Sergei Eisenstein proved “that great art is not incompatible with overt propaganda” with the six films he directed, including Battleship Potemkin (1925), October (1927), and Alexander Nevsky (1938). Kalatozov’s The Cranes are Flying (1957) and Bondarchuk’s four-part War and Peace (1966-1967) are associated with Khruschev’s “Thaw.” And Andrei Tarkovsky felt the freedom to begin questioning the structures which cinema had largely inherited from literature and theater in Mirror (1975). He filmed Stalker (1979) at two deserted hydroelectric plants on the Jägala River near Tallinn, Estonia.
“Art must give man hope and faith,” wrote Tarkovsky in his cinematic credo Sculpting in Time. The goal of all art worthy of the name is “to explain to the artist himself and to those around him what man lives for, what is the meaning of his existence . . . or if not to explain, at least to pose the question.” Art does not propagandize easy answers or ideologies—“The aim of art is to prepare a person for death, to plough and harrow his soul, rendering it capable of turning to good. Touched by a masterpiece, a person begins to hear in himself that same call of truth which prompted the artist to his creative act.” The artist is a priest whose mission it is to reveal the beauty that is “hidden from the eyes of those who are not searching for the truth.”

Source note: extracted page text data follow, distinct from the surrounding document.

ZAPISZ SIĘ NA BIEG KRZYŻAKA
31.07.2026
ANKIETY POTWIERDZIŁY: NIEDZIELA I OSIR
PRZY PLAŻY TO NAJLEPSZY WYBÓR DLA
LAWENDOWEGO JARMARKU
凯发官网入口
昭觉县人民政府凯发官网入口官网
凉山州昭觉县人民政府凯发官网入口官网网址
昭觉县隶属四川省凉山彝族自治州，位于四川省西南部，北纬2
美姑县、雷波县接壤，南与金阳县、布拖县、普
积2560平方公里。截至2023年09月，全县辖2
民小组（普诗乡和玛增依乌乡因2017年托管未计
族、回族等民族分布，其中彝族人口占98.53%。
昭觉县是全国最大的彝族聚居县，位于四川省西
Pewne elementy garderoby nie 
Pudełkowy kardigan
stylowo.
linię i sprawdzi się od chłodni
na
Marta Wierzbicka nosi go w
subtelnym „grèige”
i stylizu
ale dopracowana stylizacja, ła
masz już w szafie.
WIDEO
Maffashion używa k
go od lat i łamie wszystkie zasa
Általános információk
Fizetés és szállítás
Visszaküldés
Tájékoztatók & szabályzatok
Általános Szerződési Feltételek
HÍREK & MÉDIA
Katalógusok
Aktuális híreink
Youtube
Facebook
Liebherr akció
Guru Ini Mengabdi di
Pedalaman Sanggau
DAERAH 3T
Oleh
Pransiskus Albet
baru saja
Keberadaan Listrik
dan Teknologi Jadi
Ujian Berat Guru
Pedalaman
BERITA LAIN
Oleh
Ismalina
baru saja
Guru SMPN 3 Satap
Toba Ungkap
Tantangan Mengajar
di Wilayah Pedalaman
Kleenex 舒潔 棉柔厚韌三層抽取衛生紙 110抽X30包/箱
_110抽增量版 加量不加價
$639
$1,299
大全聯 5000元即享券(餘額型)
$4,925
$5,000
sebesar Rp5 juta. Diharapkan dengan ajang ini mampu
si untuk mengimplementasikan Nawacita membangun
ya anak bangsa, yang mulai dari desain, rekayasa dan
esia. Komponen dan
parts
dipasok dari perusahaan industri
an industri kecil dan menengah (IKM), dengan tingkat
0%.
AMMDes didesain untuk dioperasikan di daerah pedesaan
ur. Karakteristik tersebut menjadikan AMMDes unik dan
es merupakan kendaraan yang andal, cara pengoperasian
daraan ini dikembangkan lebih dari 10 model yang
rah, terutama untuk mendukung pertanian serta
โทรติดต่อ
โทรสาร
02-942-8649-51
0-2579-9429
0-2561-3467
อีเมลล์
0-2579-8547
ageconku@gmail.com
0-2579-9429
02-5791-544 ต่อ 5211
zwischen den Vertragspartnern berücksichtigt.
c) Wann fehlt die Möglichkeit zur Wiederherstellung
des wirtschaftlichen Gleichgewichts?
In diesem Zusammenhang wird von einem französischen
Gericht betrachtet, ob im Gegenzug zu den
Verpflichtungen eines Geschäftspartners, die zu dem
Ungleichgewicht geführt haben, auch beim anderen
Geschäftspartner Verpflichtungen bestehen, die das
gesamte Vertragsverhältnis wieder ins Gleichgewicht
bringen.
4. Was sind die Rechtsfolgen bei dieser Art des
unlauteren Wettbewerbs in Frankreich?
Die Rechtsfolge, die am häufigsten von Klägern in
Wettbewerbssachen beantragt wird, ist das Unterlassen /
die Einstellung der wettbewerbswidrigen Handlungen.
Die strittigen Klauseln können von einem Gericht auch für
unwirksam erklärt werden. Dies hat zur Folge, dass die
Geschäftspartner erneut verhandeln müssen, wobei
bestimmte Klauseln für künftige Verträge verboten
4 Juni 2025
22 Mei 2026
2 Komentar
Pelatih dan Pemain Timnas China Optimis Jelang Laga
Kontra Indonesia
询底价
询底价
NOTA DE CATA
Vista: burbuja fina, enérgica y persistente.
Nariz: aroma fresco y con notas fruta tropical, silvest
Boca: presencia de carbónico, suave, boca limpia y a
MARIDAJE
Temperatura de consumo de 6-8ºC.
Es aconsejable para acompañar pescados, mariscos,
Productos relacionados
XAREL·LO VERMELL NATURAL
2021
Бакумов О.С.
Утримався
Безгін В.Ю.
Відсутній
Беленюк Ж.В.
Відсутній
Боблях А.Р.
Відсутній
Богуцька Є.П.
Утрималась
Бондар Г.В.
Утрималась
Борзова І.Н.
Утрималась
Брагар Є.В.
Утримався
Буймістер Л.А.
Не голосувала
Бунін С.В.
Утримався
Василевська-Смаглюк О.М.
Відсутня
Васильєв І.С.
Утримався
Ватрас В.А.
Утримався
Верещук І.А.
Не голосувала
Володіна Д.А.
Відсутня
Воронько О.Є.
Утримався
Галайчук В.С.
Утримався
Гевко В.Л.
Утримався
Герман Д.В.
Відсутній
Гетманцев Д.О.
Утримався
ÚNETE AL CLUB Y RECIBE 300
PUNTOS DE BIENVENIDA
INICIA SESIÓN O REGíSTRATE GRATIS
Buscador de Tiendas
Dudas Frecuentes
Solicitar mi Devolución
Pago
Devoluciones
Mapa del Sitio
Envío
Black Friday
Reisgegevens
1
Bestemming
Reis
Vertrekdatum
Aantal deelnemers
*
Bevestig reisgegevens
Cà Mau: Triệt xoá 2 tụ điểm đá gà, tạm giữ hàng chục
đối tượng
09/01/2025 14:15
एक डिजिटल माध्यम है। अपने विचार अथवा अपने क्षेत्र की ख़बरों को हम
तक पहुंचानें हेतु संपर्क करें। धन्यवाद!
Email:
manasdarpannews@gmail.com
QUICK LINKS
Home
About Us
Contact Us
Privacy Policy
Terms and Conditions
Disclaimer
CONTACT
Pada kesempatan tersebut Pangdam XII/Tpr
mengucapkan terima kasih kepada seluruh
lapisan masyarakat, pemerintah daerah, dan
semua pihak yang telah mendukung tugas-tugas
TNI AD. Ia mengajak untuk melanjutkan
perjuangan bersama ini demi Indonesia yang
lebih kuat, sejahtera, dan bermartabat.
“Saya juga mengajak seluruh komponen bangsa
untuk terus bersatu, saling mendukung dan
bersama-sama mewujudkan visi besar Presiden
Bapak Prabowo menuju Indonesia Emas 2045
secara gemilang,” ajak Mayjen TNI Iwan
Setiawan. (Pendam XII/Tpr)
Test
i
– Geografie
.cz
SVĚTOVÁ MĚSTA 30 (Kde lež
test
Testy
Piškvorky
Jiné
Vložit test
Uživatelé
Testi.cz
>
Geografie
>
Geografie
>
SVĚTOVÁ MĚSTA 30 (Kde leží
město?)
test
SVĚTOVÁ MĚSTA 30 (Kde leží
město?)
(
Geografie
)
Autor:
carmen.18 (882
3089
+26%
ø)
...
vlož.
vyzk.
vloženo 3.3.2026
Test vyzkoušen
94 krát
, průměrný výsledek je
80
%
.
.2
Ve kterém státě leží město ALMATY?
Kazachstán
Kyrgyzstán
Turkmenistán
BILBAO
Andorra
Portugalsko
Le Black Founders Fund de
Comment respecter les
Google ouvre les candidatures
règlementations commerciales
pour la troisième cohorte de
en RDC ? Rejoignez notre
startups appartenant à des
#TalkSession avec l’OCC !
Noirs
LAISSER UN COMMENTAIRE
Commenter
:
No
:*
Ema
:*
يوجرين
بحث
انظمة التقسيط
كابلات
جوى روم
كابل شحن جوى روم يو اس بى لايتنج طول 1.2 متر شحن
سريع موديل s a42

Dearer to me than a host of base truths is the illusion that exalts.
—Aleksandr Sergeyevich Pushkin (1799-1837)
Knighthood was reborn in Russia as a full-contact sport, fully armored and historically correct. From there it returned to Belarus, Ukraine, and the Baltic states, then to Central and Western Europe before spreading abroad. Combatants wear custom steel plate usually based on 14th and 15th century designs and weighing as much as 80 pounds. Their blades are dull, the length and width carefully governed: the rule sheet of the US-based Armored Combat League runs to 40 pages, including appendices. Matches range from point-based professional duels to large-scale melees of three- to 21-person teams, where the goal is to ground opponents.
“Historical Medieval Battles” is perhaps more UFC than Ivanhoe. Other than fencing and unlike the martial arts of Japan, Europe’s pre-modern fighting traditions were mostly lost. Medieval handbooks and historical accounts tend to skim over general details that would have been obvious to contemporaries, leaving gaps in our understanding of how knights fought. Nevertheless its modern incarnation has something to teach.
The weight and heat of steel exhausts the armored combatant, and a five-minute contest can bend even the best. Equipment requires constant adjustment and tightening. Its edges, especially the gauntlet and the boot, are as useful as the sword, and the push and grapple are even more common than the graceful parry. Modern fighters respond to old problems, but it cannot be known whether the solutions—the heavily padded helmets, the habit of resting the sword on the shoulder between exchanges, the use of the foot to block—are traditional or innovative.
One clear continuity is its universality. Chivalry, that prevailing ethos of Europe’s feudal society, bound with common ties warriors of every nation and condition, and enrolled them in a vast fellowship of manners, ideals, and aims—“the pursuit of adventures under Mars and Venus.” That admittance was even broader at the Old Tallinn Tournament, with women making up more than half of those on the field. The games pitted against each other, in matches of singles and three-on-three, knights from Estonia, Russia, Ukraine, Lithuania, the Holy Land, and China, and whatever rivalries may obtain, noble cheer was evident in all.